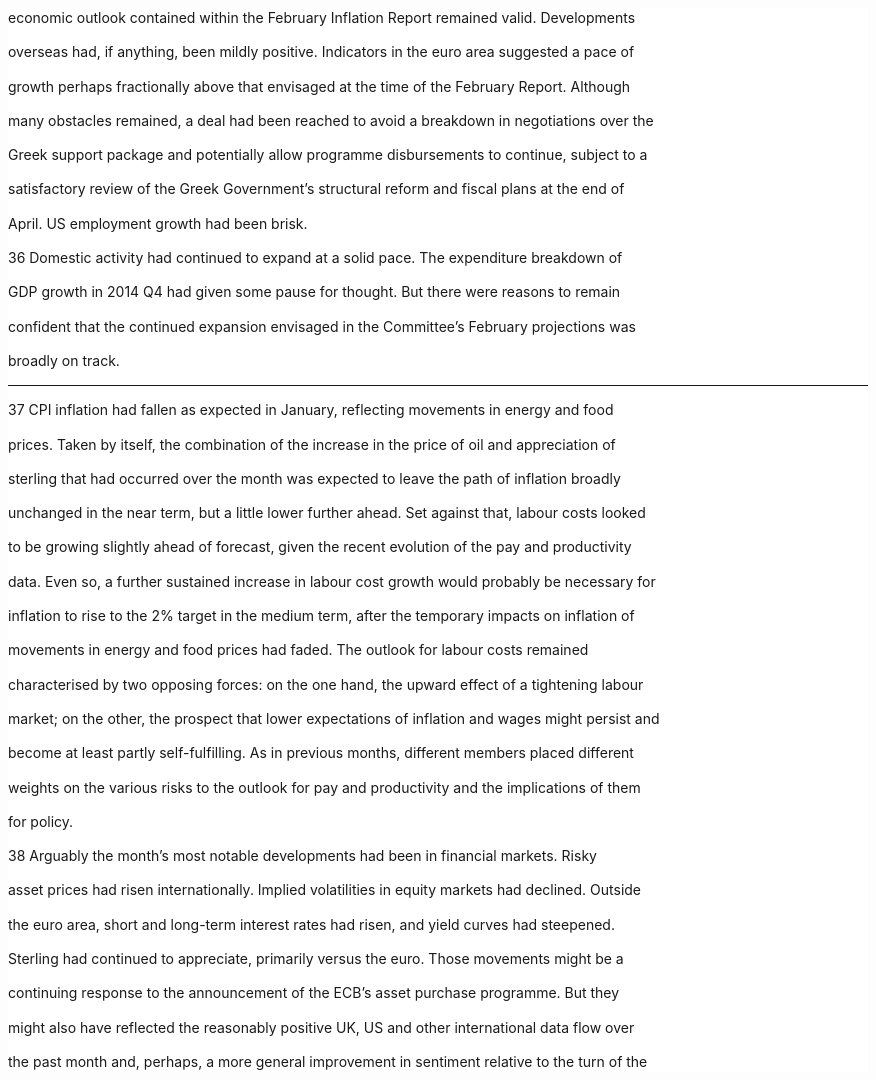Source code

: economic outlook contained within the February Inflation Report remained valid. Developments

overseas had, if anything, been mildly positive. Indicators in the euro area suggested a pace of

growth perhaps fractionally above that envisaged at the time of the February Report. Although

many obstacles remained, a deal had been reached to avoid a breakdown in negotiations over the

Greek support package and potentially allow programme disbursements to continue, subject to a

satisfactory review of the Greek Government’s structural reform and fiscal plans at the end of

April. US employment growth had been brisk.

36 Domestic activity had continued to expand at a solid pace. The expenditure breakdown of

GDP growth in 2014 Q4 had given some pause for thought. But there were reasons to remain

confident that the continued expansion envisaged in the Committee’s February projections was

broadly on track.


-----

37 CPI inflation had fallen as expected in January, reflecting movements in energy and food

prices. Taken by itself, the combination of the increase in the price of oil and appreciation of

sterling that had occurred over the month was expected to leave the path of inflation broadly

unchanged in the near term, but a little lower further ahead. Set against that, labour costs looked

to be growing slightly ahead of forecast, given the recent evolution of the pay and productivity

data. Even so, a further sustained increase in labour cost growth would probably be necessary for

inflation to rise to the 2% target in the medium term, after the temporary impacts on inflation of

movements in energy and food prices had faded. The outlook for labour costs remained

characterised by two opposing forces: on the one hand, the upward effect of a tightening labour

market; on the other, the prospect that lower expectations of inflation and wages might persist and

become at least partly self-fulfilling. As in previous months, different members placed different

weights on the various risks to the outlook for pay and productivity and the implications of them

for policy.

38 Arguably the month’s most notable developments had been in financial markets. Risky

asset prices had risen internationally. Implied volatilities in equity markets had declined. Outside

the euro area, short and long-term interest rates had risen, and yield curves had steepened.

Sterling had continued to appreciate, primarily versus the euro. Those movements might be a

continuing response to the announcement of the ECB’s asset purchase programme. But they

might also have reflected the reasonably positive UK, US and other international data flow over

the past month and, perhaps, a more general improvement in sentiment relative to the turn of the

=====

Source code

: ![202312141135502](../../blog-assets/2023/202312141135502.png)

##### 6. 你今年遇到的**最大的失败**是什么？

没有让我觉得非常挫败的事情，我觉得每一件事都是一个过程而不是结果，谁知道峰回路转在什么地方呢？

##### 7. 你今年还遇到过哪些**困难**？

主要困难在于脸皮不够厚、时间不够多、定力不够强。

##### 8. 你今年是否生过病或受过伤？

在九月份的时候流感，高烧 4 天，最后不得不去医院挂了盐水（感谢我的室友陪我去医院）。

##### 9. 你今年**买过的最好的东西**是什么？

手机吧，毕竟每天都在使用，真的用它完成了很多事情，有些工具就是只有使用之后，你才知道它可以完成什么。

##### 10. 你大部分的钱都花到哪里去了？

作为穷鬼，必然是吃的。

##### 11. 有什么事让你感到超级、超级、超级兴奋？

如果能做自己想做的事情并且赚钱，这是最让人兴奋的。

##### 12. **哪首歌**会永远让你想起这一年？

=====

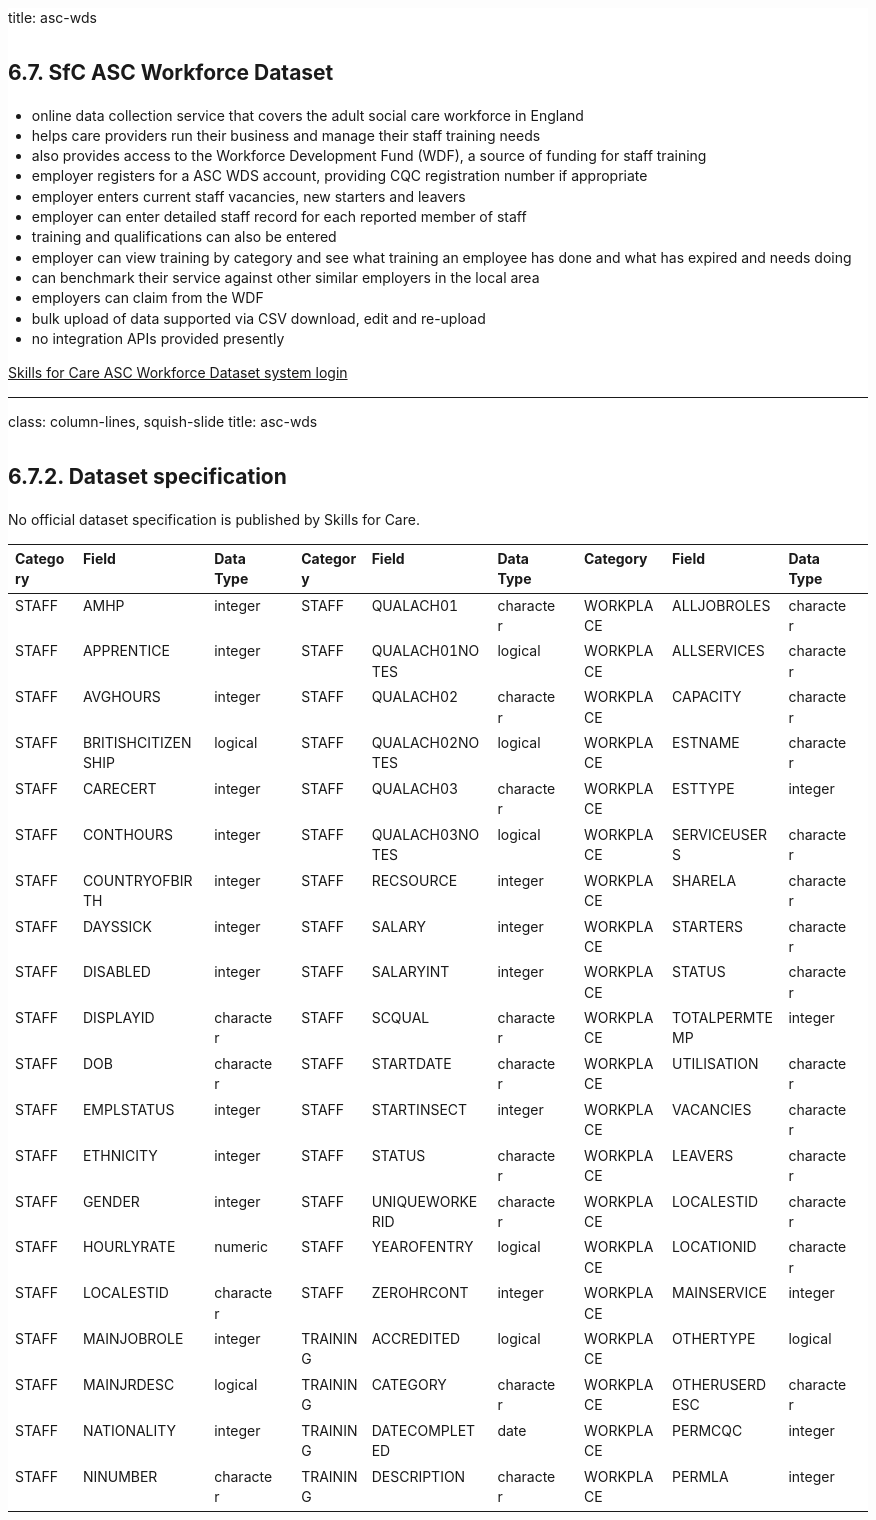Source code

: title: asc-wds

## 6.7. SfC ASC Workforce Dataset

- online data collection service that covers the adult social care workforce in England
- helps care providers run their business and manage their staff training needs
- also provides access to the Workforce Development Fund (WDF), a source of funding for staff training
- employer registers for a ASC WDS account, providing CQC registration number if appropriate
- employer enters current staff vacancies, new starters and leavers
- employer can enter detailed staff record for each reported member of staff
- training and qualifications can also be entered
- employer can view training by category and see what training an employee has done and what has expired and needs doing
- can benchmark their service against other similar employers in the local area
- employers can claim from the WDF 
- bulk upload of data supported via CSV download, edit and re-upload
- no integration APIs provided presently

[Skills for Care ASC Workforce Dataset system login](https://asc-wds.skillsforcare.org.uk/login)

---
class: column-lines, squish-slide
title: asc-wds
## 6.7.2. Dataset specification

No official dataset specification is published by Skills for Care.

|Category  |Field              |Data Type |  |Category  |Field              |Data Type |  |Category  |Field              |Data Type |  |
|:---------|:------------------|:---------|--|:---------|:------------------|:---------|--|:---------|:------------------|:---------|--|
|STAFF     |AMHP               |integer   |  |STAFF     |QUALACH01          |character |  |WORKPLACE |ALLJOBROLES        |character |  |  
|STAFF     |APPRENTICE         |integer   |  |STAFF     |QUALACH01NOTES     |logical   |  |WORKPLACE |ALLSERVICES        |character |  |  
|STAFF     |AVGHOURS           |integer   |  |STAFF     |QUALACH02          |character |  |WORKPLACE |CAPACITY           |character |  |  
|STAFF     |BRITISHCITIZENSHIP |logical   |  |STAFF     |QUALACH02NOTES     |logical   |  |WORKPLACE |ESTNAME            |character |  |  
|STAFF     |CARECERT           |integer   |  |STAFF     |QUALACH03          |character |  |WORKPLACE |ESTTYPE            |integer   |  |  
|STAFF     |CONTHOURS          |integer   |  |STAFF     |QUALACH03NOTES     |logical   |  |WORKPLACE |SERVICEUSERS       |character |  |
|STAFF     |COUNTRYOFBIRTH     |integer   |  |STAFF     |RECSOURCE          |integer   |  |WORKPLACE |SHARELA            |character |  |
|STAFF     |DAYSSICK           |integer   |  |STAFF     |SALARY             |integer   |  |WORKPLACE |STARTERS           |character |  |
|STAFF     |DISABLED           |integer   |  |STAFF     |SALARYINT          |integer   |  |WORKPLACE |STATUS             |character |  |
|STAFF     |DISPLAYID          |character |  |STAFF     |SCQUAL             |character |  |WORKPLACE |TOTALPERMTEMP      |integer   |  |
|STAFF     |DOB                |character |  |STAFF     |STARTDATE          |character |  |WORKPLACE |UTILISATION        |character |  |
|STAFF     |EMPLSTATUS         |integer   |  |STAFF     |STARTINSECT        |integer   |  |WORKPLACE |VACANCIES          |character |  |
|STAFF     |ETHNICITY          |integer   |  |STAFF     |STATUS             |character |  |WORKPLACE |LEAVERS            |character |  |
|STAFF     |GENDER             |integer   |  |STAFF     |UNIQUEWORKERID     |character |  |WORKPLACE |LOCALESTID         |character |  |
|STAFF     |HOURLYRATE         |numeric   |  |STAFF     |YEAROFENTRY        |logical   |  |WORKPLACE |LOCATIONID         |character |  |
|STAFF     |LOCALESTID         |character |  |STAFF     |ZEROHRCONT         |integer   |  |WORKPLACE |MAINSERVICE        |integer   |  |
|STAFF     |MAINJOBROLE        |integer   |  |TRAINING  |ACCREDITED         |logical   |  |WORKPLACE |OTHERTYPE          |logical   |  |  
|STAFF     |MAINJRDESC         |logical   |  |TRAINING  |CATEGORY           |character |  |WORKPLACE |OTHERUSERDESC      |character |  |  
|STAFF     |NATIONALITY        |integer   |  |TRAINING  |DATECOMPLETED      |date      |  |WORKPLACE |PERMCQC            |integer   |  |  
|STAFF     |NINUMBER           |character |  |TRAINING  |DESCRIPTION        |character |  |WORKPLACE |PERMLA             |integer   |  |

=====

Problem requirements:
Copy out the material above word for word, from the line containing "continuing response to" through the line containing "the past month", with both of those lines included.

Reply to the task:
continuing response to the announcement of the ECB’s asset purchase programme. But they

might also have reflected the reasonably positive UK, US and other international data flow over

the past month and, perhaps, a more general improvement in sentiment relative to the turn of the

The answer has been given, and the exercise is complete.